I’ve got most of the pieces cut and I’m starting to put the table together. In the first picture I’ve got the apron attached to the legs with pocket screws. I’ve put the table on the top to mark where the legs meet the top so I can notch the corners. You’ll notice the grain orientation on the aprons is less than ideal. These pieces are hidden, so I used some scrap with the grain running the wrong way.
In this second picture I’m attaching the top to the legs and apron, again with pocket screws. I notched the corners with my scroll saw and it worked very well. For pieces that don’t show the joinery I really like pocket screws due to the sped of assembly and a very solid connection. You can also see the holes in the bottom of the legs than will accept the 3/8” inserts for leg levelers.

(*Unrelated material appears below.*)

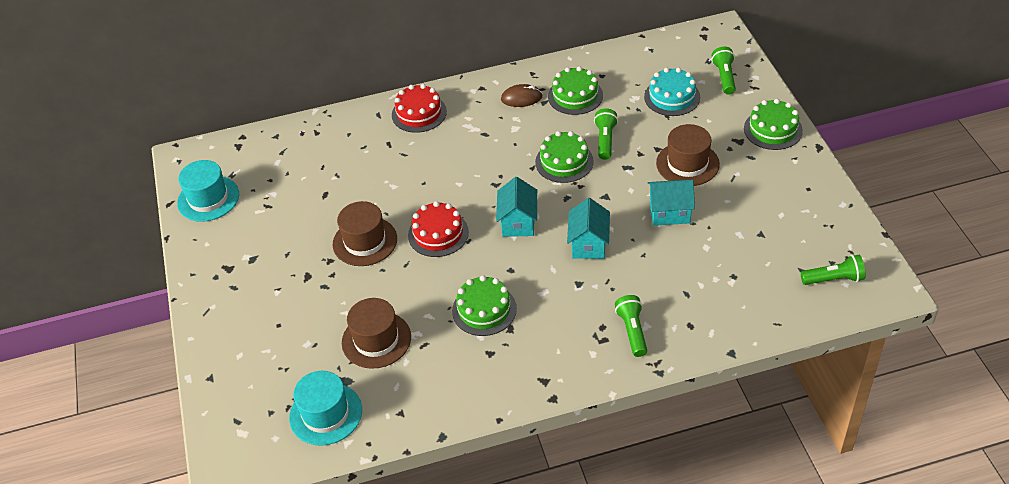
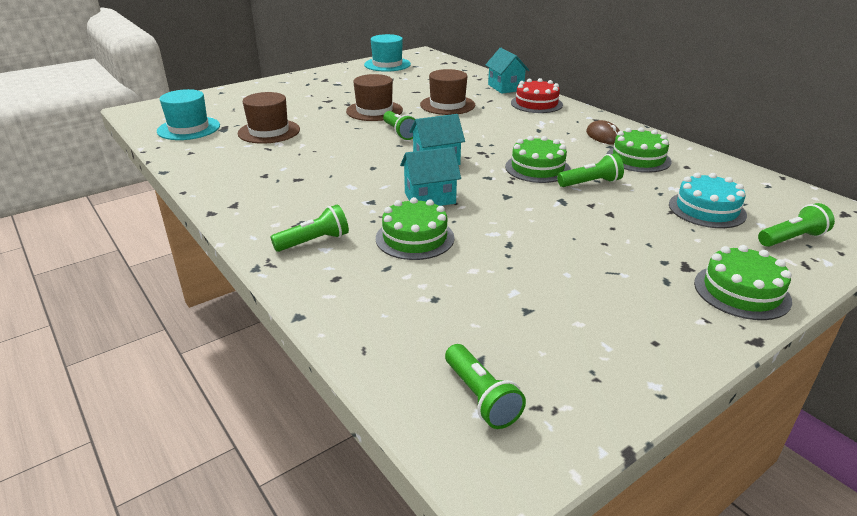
camera: 65 degrees right, 15 degrees down
red cake [408,201,469,257] -> green flashlight [383,111,415,140]
green cake [452,275,517,336] -> green cake moved to [376,197,454,260]
turquoise house [647,180,695,226] -> turquoise house moved to [486,48,530,94]
brown hat [656,124,720,186] -> brown hat moved to [420,69,475,115]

Here’s a top view of the table. The sides are covered with a decorative panel so you won’t see the ends of the plywood.
Here I’ve taped and marked the opening for the lift and lower section of the table. Using a jigsaw and a straight edge gives an acceptable straight cut that can be cleaned-up easily with an orbital sander.
Here you see the completed cutout. Even with the tape and a precision blade the jigsaw still has some slight tearout on the crosscuts. Not sure what you can do with an interior cut like this on plywood to eliminate it. The exposed edges will be covered with wood edge banding.
Here you see the corner bracing I’ve added to stiffen the corners and provide the table with more strength. The corner braces are 3/4” oak I salvaged from a stair railing I mentioned in another blog.
I’ll be banding the lid and assembly the decorative side here next. I’m still not sure what I’m doing for the 1/4” inserts in the decorative sides. The beadboard at the box stores is cheesy, and they don’t have any in unfinished oak. I’ve thought about veneering some panels with some nice veneer I have, but the long pieces would need to be bookmatched and I haven’t tried veneering yet and don’t have a vacuum press. I might have to wait awhile and look for some actual oak beadboard to buy.